Only the number is needed. Please count the lines below in which the word "index" occurs.

• [Pixel coordinate listings]:
------------

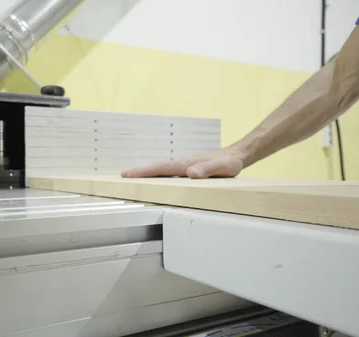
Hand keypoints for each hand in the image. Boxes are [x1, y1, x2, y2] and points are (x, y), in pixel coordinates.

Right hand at [121, 148, 244, 178]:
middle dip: (140, 172)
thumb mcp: (222, 168)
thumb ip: (207, 170)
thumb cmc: (230, 163)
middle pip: (157, 167)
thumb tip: (190, 174)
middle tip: (123, 176)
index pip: (161, 169)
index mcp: (186, 165)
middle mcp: (182, 164)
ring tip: (133, 178)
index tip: (129, 175)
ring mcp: (184, 165)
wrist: (236, 155)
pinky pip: (169, 171)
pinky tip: (155, 179)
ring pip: (162, 169)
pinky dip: (158, 174)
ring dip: (147, 173)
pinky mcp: (187, 168)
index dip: (145, 172)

------------

• [Your response]:
4